- Born: January 8, 1744 Orange County, Colony of Virginia
- Died: April 10, 1812 (aged 68) Wilkesboro, Wilkes County, North Carolina
- Place of burial: Cleveland Cemetery, Purlear, Wilkes County, North Carolina
- Allegiance: United States of America
- Branch: North Carolina militia
- Service years: 1776-1781
- Rank: Captain
- Unit: Surry County Regiment (1776-1777), Wilkes County Regiment (1777-1781)
- Conflicts: Battle of Kings Mountain, Battle of Cowpens, Battle of Big Glade
- Spouse: Alice Aley Mathis (1750-1791)
- Children: 13
- Relations: Colonel Benjamin Cleveland

= Robert Cleveland =

Robert Cleveland (1744–1812) was a soldier in the American Revolutionary War from Wilkes County, North Carolina, and served as a captain in the Wilkes County Regiment of the North Carolina militia under his brother Colonel Benjamin Cleveland.

==Early life==
Cleveland was the son of John Cleveland and Elisabeth Coffey Cleveland. He was born on his father's plantation in Orange County, Virginia on June 8, 1744; along with several siblings he migrated to western North Carolina sometime around 1769. Those family members who migrated with him were: Benjamin Cleveland, Jeremiah Cleveland, Absalom Cleveland, Larkin Cleveland, Rev. John Cleveland, and a sister Mary who married Bernard Franklin. Franklin's son Jesse Franklin served as governor of North Carolina.
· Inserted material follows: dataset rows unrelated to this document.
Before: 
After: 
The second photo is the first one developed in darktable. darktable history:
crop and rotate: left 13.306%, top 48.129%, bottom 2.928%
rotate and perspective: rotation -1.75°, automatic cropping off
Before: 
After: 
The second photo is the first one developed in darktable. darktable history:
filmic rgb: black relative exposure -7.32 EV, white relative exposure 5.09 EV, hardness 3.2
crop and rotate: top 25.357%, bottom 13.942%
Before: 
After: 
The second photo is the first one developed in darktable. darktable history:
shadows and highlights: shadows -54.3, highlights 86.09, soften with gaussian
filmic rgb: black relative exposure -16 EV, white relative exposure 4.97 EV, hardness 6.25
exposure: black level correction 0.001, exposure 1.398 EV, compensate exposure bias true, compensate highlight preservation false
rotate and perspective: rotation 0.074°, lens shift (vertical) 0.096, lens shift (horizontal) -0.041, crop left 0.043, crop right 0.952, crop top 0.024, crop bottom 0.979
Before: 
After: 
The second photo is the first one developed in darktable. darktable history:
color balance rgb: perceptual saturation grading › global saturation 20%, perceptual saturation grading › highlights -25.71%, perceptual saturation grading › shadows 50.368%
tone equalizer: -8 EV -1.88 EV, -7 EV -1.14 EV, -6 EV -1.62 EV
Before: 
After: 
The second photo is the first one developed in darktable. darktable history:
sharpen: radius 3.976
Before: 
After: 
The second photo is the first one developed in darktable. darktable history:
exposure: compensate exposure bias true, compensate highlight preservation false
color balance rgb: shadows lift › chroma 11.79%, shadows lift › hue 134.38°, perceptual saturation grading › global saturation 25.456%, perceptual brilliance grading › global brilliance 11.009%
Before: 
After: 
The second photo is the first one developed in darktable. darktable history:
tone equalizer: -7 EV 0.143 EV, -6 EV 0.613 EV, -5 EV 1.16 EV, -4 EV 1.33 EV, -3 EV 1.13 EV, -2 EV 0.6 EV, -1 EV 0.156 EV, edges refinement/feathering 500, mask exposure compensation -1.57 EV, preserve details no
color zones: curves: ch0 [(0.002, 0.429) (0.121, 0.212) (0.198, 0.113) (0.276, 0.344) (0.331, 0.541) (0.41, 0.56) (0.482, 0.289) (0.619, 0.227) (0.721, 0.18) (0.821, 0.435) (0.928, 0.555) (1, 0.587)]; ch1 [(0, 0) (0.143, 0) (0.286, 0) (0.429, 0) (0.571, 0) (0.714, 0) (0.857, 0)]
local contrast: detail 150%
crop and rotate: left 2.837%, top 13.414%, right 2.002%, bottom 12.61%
Cleveland was an acquaintance of Daniel Boone and married a Kentucky girl named Aley Mathis (1750–1791). They had thirteen children. He made his home near the Parsonsville, North Carolina community near Lewis Fork, North Carolina. This area is now known as Purlear, North Carolina as recognized by the US Postal Service. The home he once lived in (Robert Cleveland Log House) is said to be the oldest existing home in Wilkes County and has been moved and restored to a place behind the Old Wilkes Jail Museum in Wilkesboro, North Carolina.

==Service==
Captain Cleveland was an active patriot and served in the Surry County Regiment (1776-1777) and the Wilkes County Regiment (1777-1781) under his brother, Colonel Benjamin Cleveland. He was in the Battle of Kings Mountain, Battle of Cowpens, and Battle of Big Glades.

In the Cleveland Genealogy there is a quote by another soldier named Dan White saying
"... that this brave Captain was due the success of this battle; for in the middle of the conflict, when all were giving away before Ferguson's bayonets Captain Cleveland stood firm and unmoved, sustaining the charge until Colonel Ben Cleveland could rally the troops and come to his assistance."

Cleveland also served on the third electoral college of the United States after the war.

==Death==
Cleveland was buried in the Cleveland Cemetery alongside his wife in a well-marked grave bearing a headstone and markers placed there by the Daughters of the American Revolution. The grave is surrounded by an iron picket fence and is situated near the site of his old home off the Parsonsville Road.

This site is not far from Rendezvous Mountain, famous as the place that Colonel Benjamin Cleveland rallied the Over Mountain Men in preparation for the trek to Kings Mountain in October 1780. The Battle of King's Mountain was the beginning of the successful end to the Revolution, assuring independence for the United States of America.